▸ Required work: Would you reproduce exactly the lines below from the one holding "prompt-optimizer" through the one holding "An AI prompt", inclusive, and no others?

▸ Supplied material:

★ ★ ★

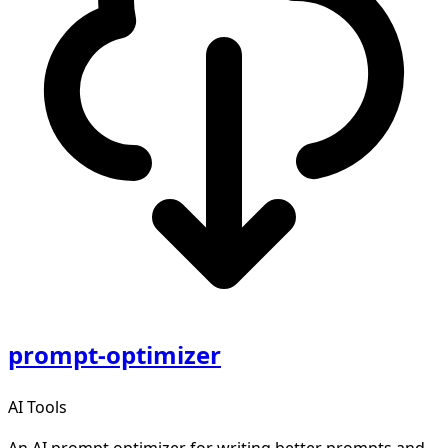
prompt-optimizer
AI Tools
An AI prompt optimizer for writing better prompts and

★ ★ ★

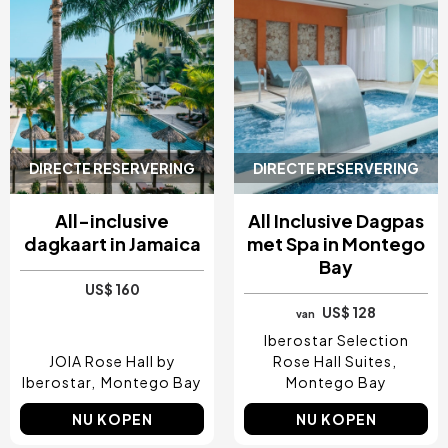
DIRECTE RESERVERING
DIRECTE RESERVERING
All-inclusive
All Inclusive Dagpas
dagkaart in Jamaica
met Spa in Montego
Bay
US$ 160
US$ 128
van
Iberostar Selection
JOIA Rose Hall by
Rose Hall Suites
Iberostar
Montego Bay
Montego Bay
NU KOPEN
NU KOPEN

★ ★ ★

▸ Output for this task:
prompt-optimizer
AI Tools
An AI prompt optimizer for writing better prompts and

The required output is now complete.